L'Union européenne a mis en place un nouveau plafonnement du prix du pétrole brut russe à 44,10 dollars le baril, un niveau nettement inférieur aux 70 dollars que Moscou espérait atteindre. Cette décision, officialisée ces derniers jours, s'inscrit dans le cadre des sanctions visant à réduire les recettes énergétiques de la Russie.
Un mécanisme indirect mais contraignant
Alors que les États membres de l'UE ont quasiment cessé d'importer du pétrole russe, la question s'est posée de savoir comment Bruxelles pouvait encore influer sur le prix du baril vendu à d'autres pays. La réponse réside dans le contrôle des services nécessaires au transport maritime : assurance, fret, courtage et soutien technique. Les opérateurs européens dominent ce secteur. En interdisant à ces prestataires de travailler pour des cargaisons de pétrole russe vendues au-dessus du plafond fixé, l'UE rend très difficile, voire impossible, l'exportation à un prix supérieur.
Un seuil qui prive Moscou d'une partie de ses recettes
Le seuil de 44,10 dollars le baril a été choisi pour se situer en dessous du coût de production estimé du brut russe, ce qui empêche la Russie de réaliser des marges importantes sur ses ventes. Selon plusieurs estimations, Moscou aurait besoin d'un baril à plus de 70 dollars pour équilibrer son budget.
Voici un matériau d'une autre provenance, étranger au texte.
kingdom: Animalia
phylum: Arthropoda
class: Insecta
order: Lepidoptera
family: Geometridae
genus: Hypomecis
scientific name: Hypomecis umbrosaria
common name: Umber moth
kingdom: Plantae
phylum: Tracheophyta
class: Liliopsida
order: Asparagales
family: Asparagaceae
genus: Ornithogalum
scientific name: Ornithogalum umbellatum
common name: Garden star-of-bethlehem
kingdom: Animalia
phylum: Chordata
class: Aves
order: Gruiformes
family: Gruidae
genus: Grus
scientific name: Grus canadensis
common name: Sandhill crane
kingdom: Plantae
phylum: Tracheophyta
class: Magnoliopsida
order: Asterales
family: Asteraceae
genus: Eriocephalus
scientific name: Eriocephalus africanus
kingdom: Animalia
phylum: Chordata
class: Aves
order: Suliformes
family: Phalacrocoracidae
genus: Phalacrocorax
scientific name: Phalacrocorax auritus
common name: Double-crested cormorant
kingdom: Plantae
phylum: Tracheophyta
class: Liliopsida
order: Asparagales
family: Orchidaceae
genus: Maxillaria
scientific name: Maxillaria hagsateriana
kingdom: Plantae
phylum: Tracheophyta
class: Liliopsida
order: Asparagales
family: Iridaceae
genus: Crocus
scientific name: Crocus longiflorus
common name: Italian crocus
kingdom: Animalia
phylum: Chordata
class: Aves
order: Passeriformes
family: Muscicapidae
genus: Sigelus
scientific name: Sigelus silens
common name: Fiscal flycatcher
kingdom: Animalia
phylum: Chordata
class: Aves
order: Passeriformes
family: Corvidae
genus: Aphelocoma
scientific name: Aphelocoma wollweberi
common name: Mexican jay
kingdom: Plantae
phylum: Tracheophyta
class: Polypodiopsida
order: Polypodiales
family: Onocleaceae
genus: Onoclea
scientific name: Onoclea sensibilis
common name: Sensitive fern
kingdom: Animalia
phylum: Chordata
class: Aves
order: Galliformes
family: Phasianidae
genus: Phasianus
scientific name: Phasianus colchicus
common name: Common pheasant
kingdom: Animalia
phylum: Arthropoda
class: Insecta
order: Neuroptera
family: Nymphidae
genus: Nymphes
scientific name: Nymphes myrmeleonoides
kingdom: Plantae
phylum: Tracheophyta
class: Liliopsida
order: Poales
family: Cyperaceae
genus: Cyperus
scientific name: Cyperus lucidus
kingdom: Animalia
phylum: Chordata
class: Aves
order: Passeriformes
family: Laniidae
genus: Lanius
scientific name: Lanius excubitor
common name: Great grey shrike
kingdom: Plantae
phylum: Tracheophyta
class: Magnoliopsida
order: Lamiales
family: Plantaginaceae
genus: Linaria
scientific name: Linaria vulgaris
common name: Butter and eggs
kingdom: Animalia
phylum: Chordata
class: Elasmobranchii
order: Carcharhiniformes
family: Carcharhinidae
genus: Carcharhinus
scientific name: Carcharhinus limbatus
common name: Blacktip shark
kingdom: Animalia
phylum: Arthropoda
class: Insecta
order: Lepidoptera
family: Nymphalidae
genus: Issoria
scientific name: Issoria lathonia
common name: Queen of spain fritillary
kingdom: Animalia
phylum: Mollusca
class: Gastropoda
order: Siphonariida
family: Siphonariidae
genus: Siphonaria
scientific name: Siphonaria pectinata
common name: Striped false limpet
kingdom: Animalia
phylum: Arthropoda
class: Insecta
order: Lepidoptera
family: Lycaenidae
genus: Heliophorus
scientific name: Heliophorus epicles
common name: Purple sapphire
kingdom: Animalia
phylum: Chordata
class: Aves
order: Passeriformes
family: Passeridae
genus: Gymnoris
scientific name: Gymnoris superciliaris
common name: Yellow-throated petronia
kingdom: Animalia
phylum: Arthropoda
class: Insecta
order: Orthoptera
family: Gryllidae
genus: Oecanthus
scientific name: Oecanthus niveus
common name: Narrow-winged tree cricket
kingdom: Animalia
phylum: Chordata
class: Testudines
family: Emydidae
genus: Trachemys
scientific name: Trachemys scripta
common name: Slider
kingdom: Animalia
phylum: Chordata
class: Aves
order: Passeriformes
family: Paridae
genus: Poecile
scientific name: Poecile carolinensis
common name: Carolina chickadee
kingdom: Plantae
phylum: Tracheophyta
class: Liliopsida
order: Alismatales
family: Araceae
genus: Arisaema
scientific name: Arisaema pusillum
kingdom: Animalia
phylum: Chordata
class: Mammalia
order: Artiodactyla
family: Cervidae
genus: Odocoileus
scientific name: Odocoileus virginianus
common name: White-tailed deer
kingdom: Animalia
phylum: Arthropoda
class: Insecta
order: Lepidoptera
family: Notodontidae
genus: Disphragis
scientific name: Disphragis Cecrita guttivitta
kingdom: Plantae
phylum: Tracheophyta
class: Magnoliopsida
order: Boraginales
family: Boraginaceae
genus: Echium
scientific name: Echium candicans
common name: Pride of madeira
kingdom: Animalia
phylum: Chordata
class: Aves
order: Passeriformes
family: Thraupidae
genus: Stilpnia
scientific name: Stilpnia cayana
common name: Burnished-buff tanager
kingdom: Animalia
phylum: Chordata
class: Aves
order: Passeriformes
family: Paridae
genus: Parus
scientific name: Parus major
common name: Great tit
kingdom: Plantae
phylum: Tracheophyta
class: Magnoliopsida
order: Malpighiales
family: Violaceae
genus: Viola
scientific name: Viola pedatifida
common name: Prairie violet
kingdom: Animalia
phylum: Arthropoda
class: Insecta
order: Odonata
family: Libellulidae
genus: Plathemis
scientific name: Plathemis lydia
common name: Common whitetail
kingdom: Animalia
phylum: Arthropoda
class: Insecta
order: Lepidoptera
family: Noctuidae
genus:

Le plafond européen vise donc à creuser le déficit financier du Kremlin tout en maintenant le pétrole russe sur le marché mondial, afin d'éviter une flambée des cours qui pénaliserait les pays consommateurs.
Mise en œuvre et contrôle
La mise en œuvre de ce dispositif repose sur une déclaration obligatoire des opérateurs européens, qui doivent certifier que le prix d'achat du pétrole transporté ne dépasse pas le plafond autorisé. Des mécanismes de vérification et des sanctions en cas de non-respect sont prévus. Les autorités européennes ont précisé que ce système fonctionne en complément de l'embargo sur les importations directes, déjà en vigueur.
Conséquences attendues et réactions
Ce nouveau plafonnement intervient alors que la Russie redirige ses exportations pétrolières vers l'Asie, notamment la Chine et l'Inde, qui achètent à des prix inférieurs au marché. En limitant les marges de manœuvre de Moscou, l'UE espère accélérer la baisse des revenus pétroliers du pays. Les réactions du gouvernement russe n'ont pas tardé : Moscou a dénoncé une mesure « injuste et illégale » et a menacé de réduire sa production si le plafonnement devait s'avérer trop contraignant.
Un précédent déjà testé
Ce dispositif s'inspire du mécanisme mis en place par le G7 en 2022, qui avait déjà fixé un plafond à 60 dollars le baril pour le pétrole russe transporté par voie maritime. Avec ce nouveau seuil, l'UE durcit encore son dispositif de sanctions énergétiques, dans un contexte de guerre en Ukraine et de tensions persistantes sur les marchés de l'énergie.